According to Tueni, it was unfortunate that George W. Bush employed the word "crusade" in describing the US campaign, because the word has caused "endless debate, in the most confused and confusing manner, on Islam, its philosophy, its history and its culture."

The world is not facing an apocalyptic struggle between competing monotheisms, but rather a more insidious beast, a creeping "culture of death, a universal epidemic endangering societies in every part of the globe, including America," the long-time Lebanese journalist said.

Making more than a few philosophical references, Tueni blamed the world's increasingly violent times on the rapid progress of science unbridled by moral vision.

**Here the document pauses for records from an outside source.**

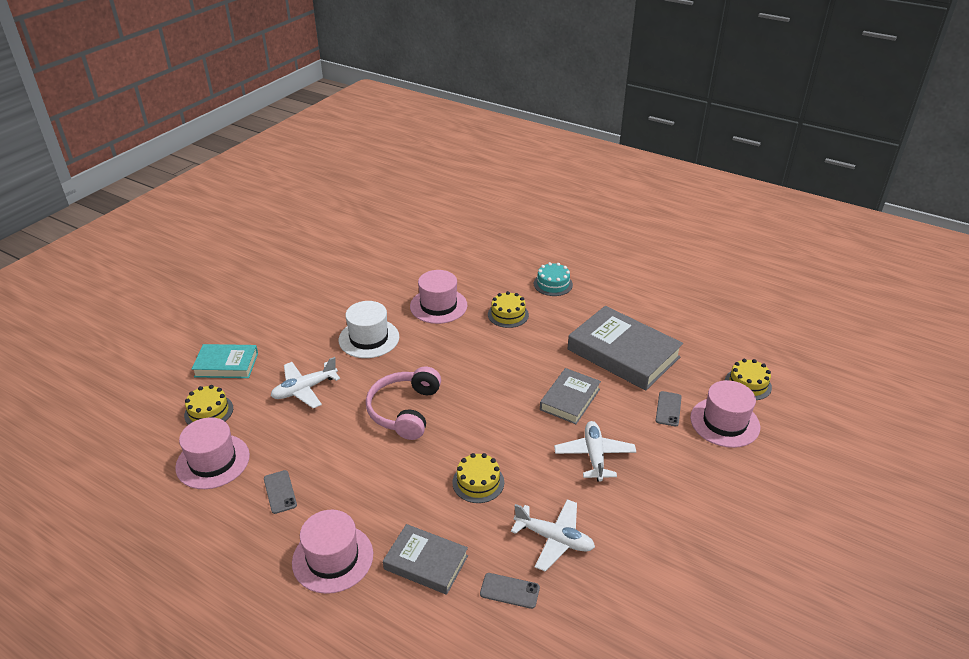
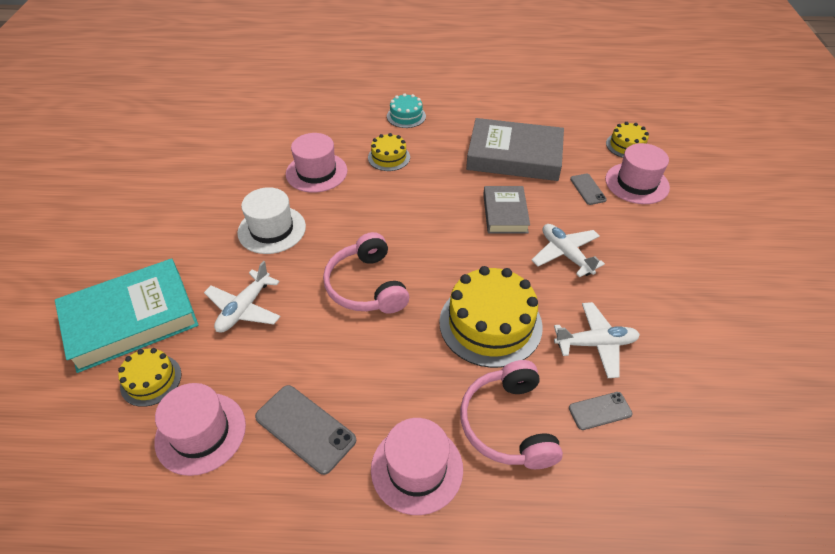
camera: 30 degrees left, 10 degrees up
(226, 365) = (131, 319): turquoise book -> turquoise book, size x1.73
(280, 492) = (305, 428): grey phone -> grey phone, size x1.69
(426, 562) = (507, 424): grey book -> pink headphones
(478, 482) = (490, 324): yellow cake -> yellow cake, size x1.88

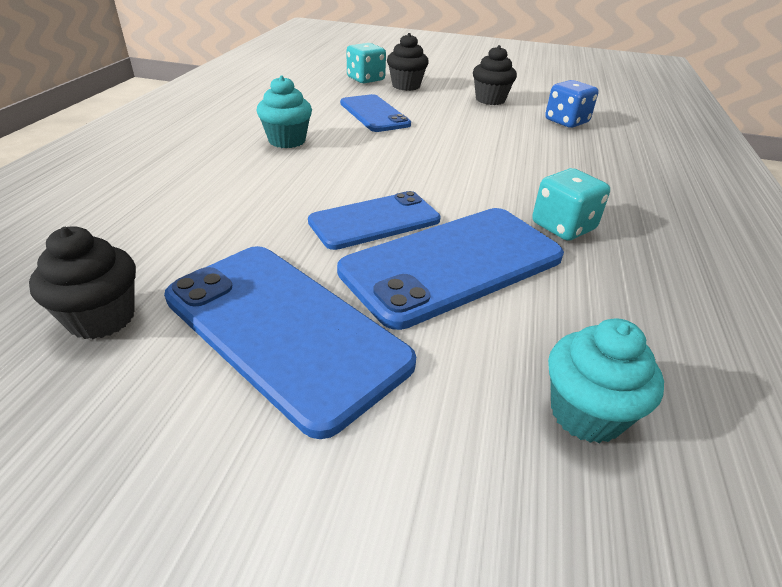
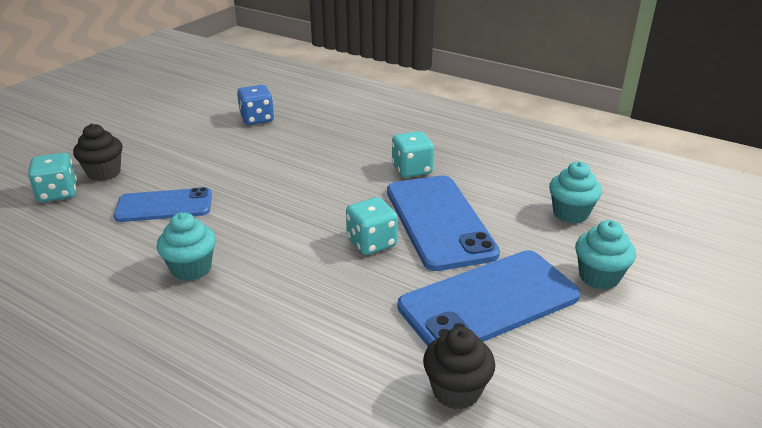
camera: 70 degrees left, 5 degrees down
(374, 221) = (371, 242): blue phone -> turquoise dice
(395, 469) = (599, 277): none -> turquoise cupcake
(490, 100) = (183, 138): black cupcake -> none

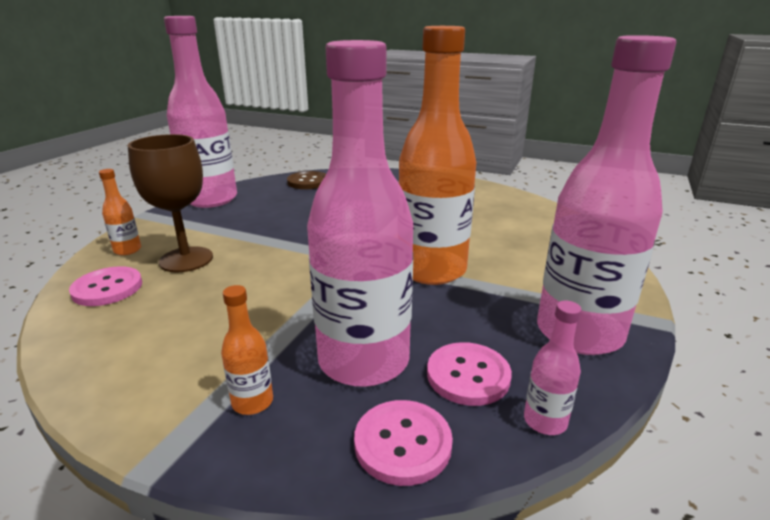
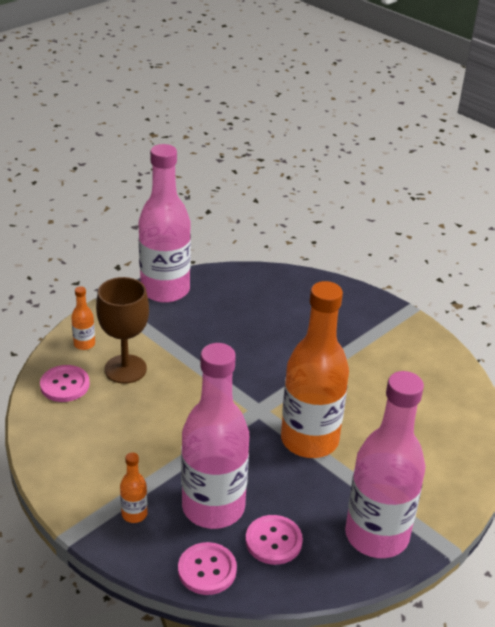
camera: 20 degrees right, 10 degrees up
(308, 182) = (263, 285): brown button -> none
(545, 421) = (298, 587): pink bottle -> none

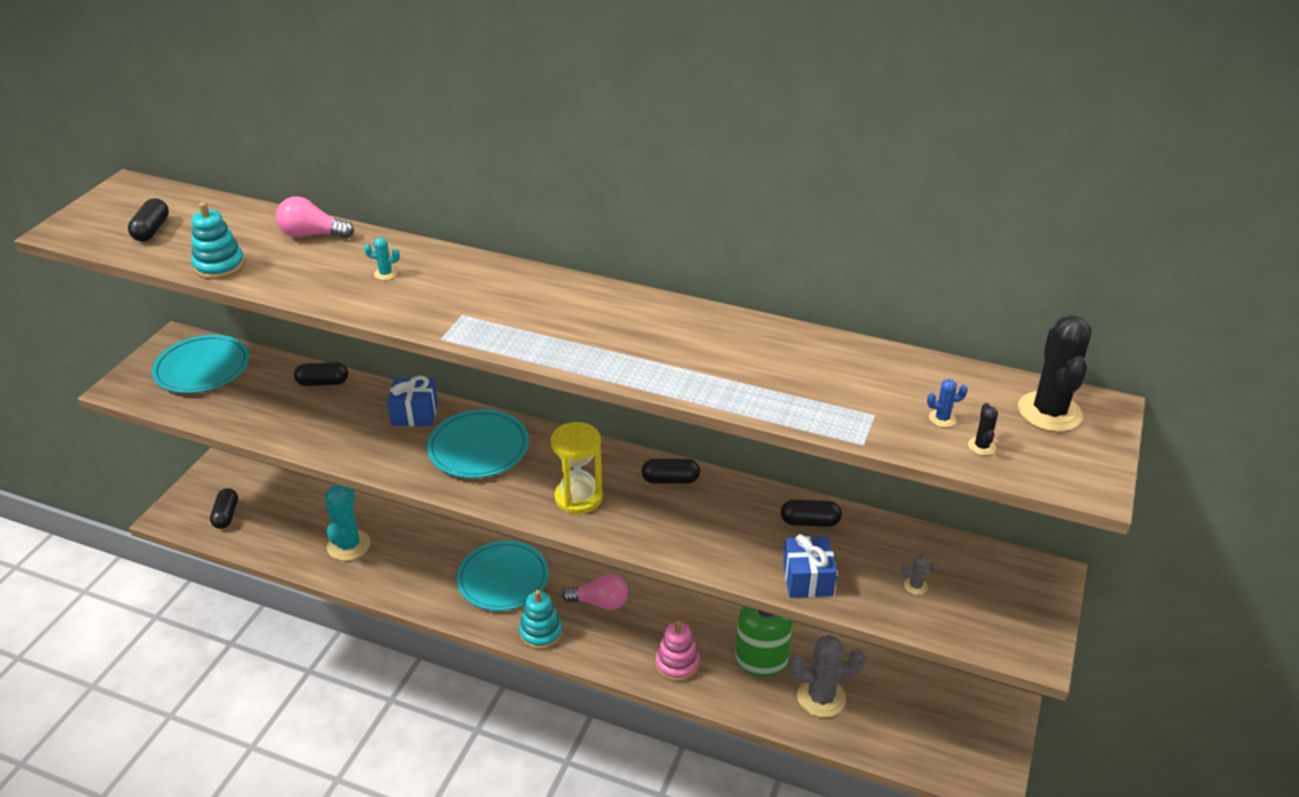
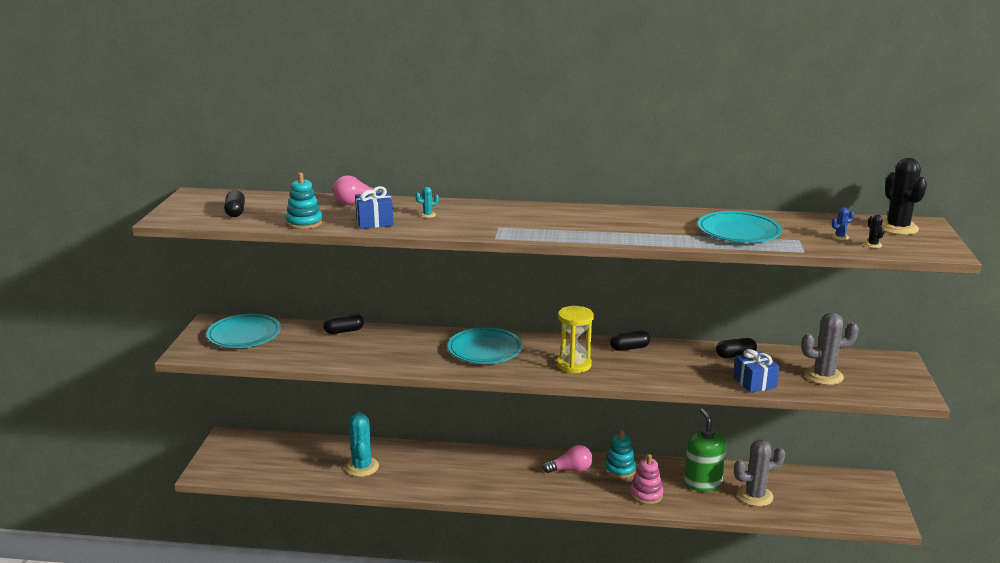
camera: 15 degrees left, 15 degrees down
(226, 515) = (252, 464): black capsule -> none
(415, 413) = (425, 338): blue gift -> blue gift (374, 222)
(503, 579) = (492, 468): turquoise plate -> turquoise plate (738, 232)
(541, 633) = (538, 493): turquoise stacking toy -> turquoise stacking toy (619, 469)
(915, 586) = (823, 376): grey cactus -> grey cactus, size x2.36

In defense of his argument, he pointed to how discussions of the threat of terrorism have become a question of access to lethal technologies and not one of political ideologies or international realities.

Despite his somber tone, Tueni held out hope for the search for peace, saying the world and discourse on the world's affairs needed to respect and appreciate diversity and multiplicity.

"A common search for governance respecting fundamental human rights cannot be conducted by violence, but only in the conviviality of peace, justice, and respect of 'otherness.'"

Progress and culture, he added, are not served by "an obsessive search for global clashes of civilizations, but by the interaction of different civilizations coexisting within, and not projected outside, the national as well as the supra-national societies."

He also championed Lebanon as the triumph of this ecumenical spirit despite the "presence of zealots" in Damascus.

Also attending the Sicily meeting were Beirut Maronite Bishop Boulos Matar; a delegation representing the Lebanon-based Armenian Orthodox Catholicos, Agop Pakradounian; and two Muslim delegates, Mohammed Sammak and Abbas Halabi, members of the National Dialogue Committee.